I'm struggling...emotionally that is. So much stuff has been going on in my life - with my friends, with my family and at work, and I pretty much broke down last night. I swear, you would have thought that I could handle "life" with all the crazy abnormal things God has thrown my way over the years. I can put on a brave face and act like it is okay in front of everyone (and sometimes not very well!), and then I go home to deal with it.....and lately just crumble to pieces. I have no idea why God made me like this -- but he did. I wish I could change it -- but I keep trying and asking God to help me and nothing seems to change and the pattern just repeats it self.
*sigh*
and the thing is -- is that if I told you everything that was going on, then you would probably be like "karen, that is ridiculous....there is no need to stress that much about the little things like this" and I TOTALLY know that. but for some reason, knowing it and changing the way it affects me are two totally different things. and I think that its all these little things that I can totally take in stride and then when you add them all up, it is just too much.
and what set me off last night to make it all crumble you ask? one of my favorite people in the whole wide world told me they were leaving...and moving back home...in a week. you wouldn't think that is a big thing, but this person is one of those people that I love spending time with - I could probably spend more time with them and never get tired of it (although, they probably wouldn't say the same thing - ha, ha), I love how they can call me out on things and for some reason, it isn't hurtful, and they have such a solid head on their shoulders, take everything in stride and can always see the good from the bad, the clarity of the situation and for some reason, can calm me down through all the crappy things that seem to happen. There is so much more, but I feel like I just lost one of my best friends. My heart just hurts. That is the only way I can describe it.

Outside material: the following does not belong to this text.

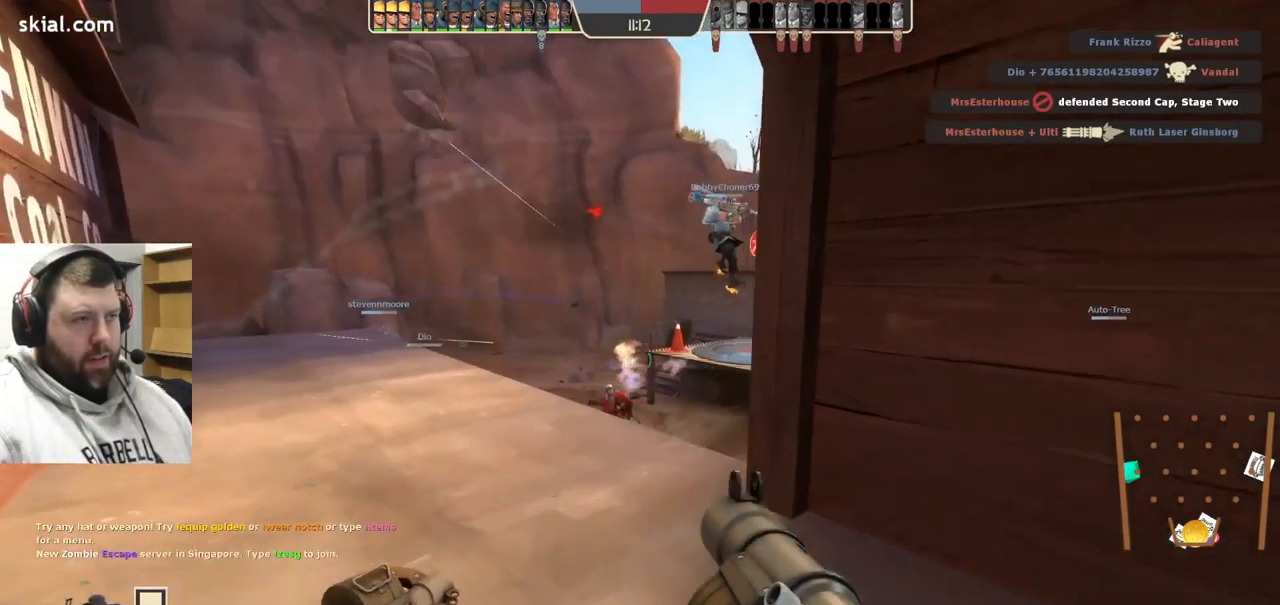
{"buttons": [], "left_stick": "left", "right_stick": "right", "events": [[17, "R2", "down"], [117, "R2", "up"], [200, "right_stick", "right"]]}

and if you know me, you know how much I LOVE my friends...I share in their love, their happiness and their pain. I love being surrounded by my friends and laughing with them, dancing with them, cooking with and eating with them, and sometimes just being in the same room doing nothing but sitting on the couch watching TV. so, losing one of those just hurts. And I know you can say - Karen, seriously? you can still be friends! but let's be honest, I am horrible at the phone and email thing....I do best when you are here with me and we can schedule time to hang out. and sadly, I feel like its the same way with this friend...they won't be good at it either.

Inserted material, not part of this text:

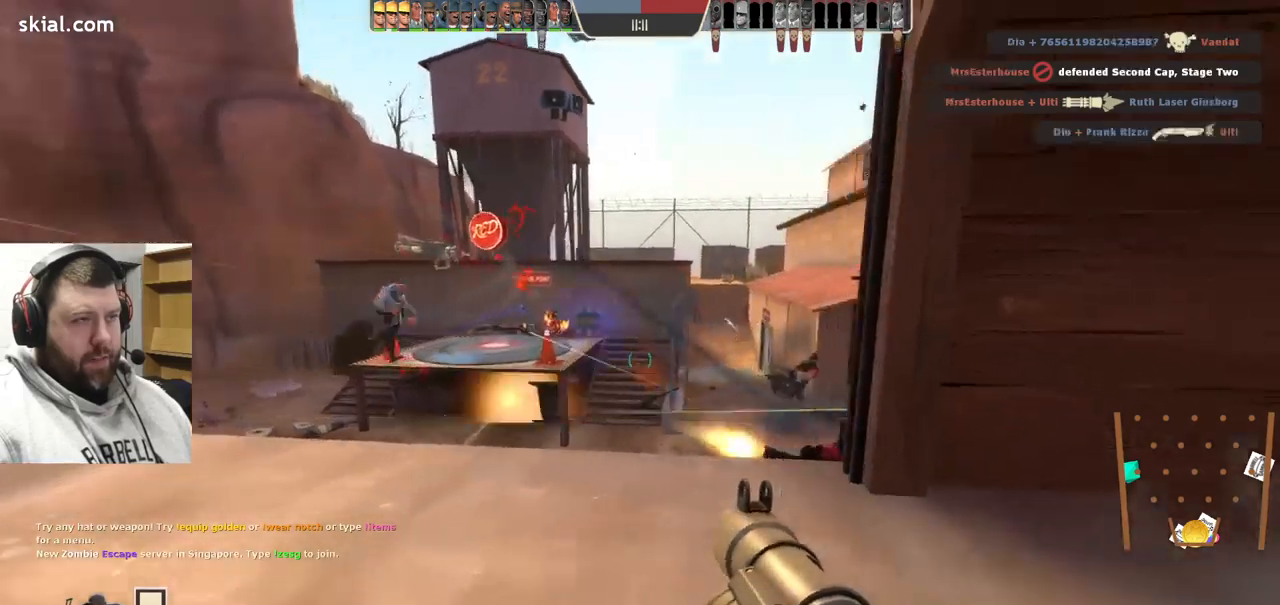
{"buttons": [], "left_stick": "left", "right_stick": "right", "events": [[250, "L2", "down"], [384, "L2", "up"]]}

Then there is everything else...another manager quit at work and that has caused a lot of turmoil, as well as the risk that we may lose a few others that are really good that would be almost impossible to replace, and I feel like I still don't have my feet totally under me here -- more in a "I don't know where to go to find everything" and that is frustrating. And sometimes its the simple things - I need a new binder, where the heck do i find one?!? and coming from a place where I knew everything to a place where I feel like I know nothing is just a hard transistion. and with this manager leaving and have to absorb some of her work - that just pushes me even further out of my comfort zone as I have to learn a LOT more...very quickly.
And then we could get into the boyfriend breakups, the medical issues, the friendships that are hurting, insecurities that are creeping back in and everything else that is going on...well, its a lot. And I was doing SO good with working out and eating and then in the last two weeks I have just let it all slide....and I think that is the most frustrating of it all.
So, just so you know, I dealing with it....spending a LOT of time in the word and a LOT of time on my knees talking to God about it...but i ask that you just pray for me...pray for my heart, pray for the tears to subside and pray that I learn all the lessons that God is trying to teach me through all of this.
and I'm sorry to be such a debbie downer...not my intention...but I have a hard time verbalizing it and the only way I know how is to write it...so that is what I am doing.
1 comment:
Karen, i feel you on this girl. i have felt all those feelings as of late, maybe not the same exact situations, but the emotions and tears and feelings, for sure. We just have to remember that God is in the midst of all of this, He hasn't left us to figure it out on our own,but instead has a will and purpose and providence in everything we are and all that we do. i'm so sorry you are hurting and just know that I am praying for you and love you and miss you. hang in there girl.